И.В. – Г.: Вы дружили с Лилей Брик?
Н.Х.: Да, до тех пор, пока Катанян нас не поссорил. Он меня возненавидел, грубо говоря, может, чему-то завидовал глупо невероятно и пошло. Вообще он был альфонс, дрянь абсолютная. Он нас поссорил с Лилей. Я считаю, она сделала ошибку: жена цезаря не должна выходить замуж за его дворника.
И.В. – Г.: Николай Иванович, выставки, которые вы организовали в музее Маяковского, явились одним из самых важных факторов новой культуры 60-х годов. Два главных фактора, повлиявших на развитие нового русского искусства, – это фестиваль, когда привезли новое западное искусство, и эти ваши выставки.

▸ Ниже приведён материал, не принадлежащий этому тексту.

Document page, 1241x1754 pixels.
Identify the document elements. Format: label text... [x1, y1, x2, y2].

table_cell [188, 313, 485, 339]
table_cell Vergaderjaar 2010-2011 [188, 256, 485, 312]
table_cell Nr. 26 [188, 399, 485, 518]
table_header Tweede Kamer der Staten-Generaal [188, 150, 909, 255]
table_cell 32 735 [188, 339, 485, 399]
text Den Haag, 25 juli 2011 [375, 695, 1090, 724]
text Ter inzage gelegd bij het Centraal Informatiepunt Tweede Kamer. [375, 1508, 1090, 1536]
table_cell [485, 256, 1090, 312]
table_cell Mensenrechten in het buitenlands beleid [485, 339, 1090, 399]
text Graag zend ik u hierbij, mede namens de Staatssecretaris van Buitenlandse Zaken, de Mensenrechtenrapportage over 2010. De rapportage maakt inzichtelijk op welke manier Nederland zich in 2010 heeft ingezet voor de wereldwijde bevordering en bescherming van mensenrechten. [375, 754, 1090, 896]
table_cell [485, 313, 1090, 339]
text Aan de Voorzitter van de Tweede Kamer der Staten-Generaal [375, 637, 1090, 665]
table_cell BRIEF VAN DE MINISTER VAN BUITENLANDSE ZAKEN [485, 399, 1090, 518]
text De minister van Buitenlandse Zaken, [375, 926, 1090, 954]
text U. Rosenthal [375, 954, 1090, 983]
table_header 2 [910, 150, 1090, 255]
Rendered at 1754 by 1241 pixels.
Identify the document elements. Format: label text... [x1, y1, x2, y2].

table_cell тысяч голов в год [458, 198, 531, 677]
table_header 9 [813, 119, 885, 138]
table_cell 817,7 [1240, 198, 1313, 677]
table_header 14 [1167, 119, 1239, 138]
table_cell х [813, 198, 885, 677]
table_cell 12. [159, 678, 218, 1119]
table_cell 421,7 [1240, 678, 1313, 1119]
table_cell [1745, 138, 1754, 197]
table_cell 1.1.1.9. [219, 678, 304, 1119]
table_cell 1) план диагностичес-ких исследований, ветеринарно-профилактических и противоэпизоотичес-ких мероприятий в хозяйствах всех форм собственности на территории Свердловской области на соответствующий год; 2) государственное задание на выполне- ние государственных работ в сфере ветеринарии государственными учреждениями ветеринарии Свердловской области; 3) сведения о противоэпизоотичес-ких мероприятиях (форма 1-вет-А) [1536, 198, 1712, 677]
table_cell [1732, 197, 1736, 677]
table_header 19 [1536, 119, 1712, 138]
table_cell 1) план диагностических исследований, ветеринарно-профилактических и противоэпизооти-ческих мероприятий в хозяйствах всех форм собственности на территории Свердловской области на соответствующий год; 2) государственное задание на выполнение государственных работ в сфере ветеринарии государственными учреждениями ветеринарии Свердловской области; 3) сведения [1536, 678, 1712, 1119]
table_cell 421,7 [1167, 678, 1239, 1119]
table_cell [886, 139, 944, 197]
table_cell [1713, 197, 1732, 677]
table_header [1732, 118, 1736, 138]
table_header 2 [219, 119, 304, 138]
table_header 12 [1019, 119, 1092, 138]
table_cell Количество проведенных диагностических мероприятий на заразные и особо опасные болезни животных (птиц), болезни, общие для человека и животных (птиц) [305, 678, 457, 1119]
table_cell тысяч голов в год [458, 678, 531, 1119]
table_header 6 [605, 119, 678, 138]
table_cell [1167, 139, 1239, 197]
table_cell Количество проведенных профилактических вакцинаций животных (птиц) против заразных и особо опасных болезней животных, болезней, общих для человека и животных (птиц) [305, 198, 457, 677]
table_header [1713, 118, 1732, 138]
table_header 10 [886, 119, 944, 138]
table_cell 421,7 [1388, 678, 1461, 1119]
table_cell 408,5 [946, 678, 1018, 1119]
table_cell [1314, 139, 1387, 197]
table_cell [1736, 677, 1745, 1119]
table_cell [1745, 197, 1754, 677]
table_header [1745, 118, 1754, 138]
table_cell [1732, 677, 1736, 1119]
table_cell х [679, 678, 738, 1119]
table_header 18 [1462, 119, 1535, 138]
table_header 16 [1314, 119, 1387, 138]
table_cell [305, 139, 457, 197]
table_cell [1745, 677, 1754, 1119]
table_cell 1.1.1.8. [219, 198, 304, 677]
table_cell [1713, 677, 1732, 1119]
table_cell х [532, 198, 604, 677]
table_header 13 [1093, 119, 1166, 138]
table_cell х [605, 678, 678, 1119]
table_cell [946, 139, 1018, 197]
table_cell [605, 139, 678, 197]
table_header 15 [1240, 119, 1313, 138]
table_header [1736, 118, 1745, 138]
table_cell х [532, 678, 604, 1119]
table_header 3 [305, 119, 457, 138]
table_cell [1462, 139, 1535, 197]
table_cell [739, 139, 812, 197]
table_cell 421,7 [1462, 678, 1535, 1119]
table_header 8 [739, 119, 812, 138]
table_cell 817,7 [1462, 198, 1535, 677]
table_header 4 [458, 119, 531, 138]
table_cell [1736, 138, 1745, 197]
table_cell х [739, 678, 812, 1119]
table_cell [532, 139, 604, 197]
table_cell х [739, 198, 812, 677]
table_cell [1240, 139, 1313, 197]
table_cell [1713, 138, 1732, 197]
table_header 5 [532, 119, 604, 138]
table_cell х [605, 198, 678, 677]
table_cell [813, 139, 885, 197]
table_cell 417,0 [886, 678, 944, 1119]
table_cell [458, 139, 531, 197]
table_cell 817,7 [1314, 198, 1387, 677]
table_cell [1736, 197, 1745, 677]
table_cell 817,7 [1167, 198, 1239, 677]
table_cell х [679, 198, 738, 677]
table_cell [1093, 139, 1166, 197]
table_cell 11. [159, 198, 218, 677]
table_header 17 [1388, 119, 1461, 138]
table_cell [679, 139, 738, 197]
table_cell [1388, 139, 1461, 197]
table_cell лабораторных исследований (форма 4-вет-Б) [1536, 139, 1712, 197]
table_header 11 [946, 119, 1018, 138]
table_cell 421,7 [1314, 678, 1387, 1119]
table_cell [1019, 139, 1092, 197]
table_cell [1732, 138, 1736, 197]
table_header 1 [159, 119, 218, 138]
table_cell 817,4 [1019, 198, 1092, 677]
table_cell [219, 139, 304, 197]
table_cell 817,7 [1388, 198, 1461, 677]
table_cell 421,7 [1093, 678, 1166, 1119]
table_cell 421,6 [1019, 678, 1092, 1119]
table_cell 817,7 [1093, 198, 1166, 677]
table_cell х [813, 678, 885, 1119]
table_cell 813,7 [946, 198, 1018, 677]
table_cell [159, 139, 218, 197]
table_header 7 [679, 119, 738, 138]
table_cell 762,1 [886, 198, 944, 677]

Н.Х.: Они были заблаговременные и провидческие. Тогда это искусство было под запретом, и это был риск. Последнюю выставку (Шагал, Розанова, Якулов, Татлин, Родченко – музей меня заставил включить его в выставку из-за Маяковского) запретили. Выставка уже была повешена, и ее не разрешили открыть. Пришла комиссия из МК, меня чуть не арестовали. Это была провокация директорши, она устроила выставку наверху и сказала, что провалится пол, поставила милиционера и никого не пускала.
И.В. – Г.: Но все-таки она была единственной, которая согласилась делать эти выставки?
Н.Х.: Потом уже только делала вид. Когда была выставка Ларионова, она была в отпуску, и выставка продолжалась целых семь дней.
Эти выставки были открытием всей этой культуры. Была выставка Матюшина с Филоновым, Татлин с Малевичем, Гуро с Эндером, Ларионов, две выставки Чекрыгина.
И.В. – Г.: Как вам это удалось?
Н.Х.: Силой убежденности. Нашаманил. Из Третьяковки я попросил восемнадцать вещей Ларионова, две самых левых, их не дали. В Третьяковке меня ненавидели, они же своим сотрудникам этих вещей не показывали, это же все из фондов. Они дали мне 16 вещей, я хотел было позвонить в Министерство культуры, а потом решил – черт с ним, они могут вообще все отменить. На эти выставки из других городов приезжали. У меня же сохранилась книга отзывов. После закрытия выставки Ларионова мне звонят из «Правды»: «Мы получили массу писем из провинции от людей, которые хотят видеть эту выставку. Может, вы ее продлите?» Я сказал: «Я ее продлю на три дня, и вы еще получите письма». – «Так что же делать?» – «А введите работы Ларионова в экспозицию Третьяковской галереи».
У меня уже выработалось шестое чувство. На выставке Ларионова я пришел в музей в восемь часов утра, снял все работы, всю выставку повалил на пол. Проходит час, и является комиссия из МК. Я говорю: «Выставка уже снята, ничего особенного не было». Показываю несколько работ, они стоят с кислыми лицами – все-таки опоздали, не увидели выставку на стенах.
И.В. – Г.: А как вам удалось получить работы Ларионова из запасников Третьяковки?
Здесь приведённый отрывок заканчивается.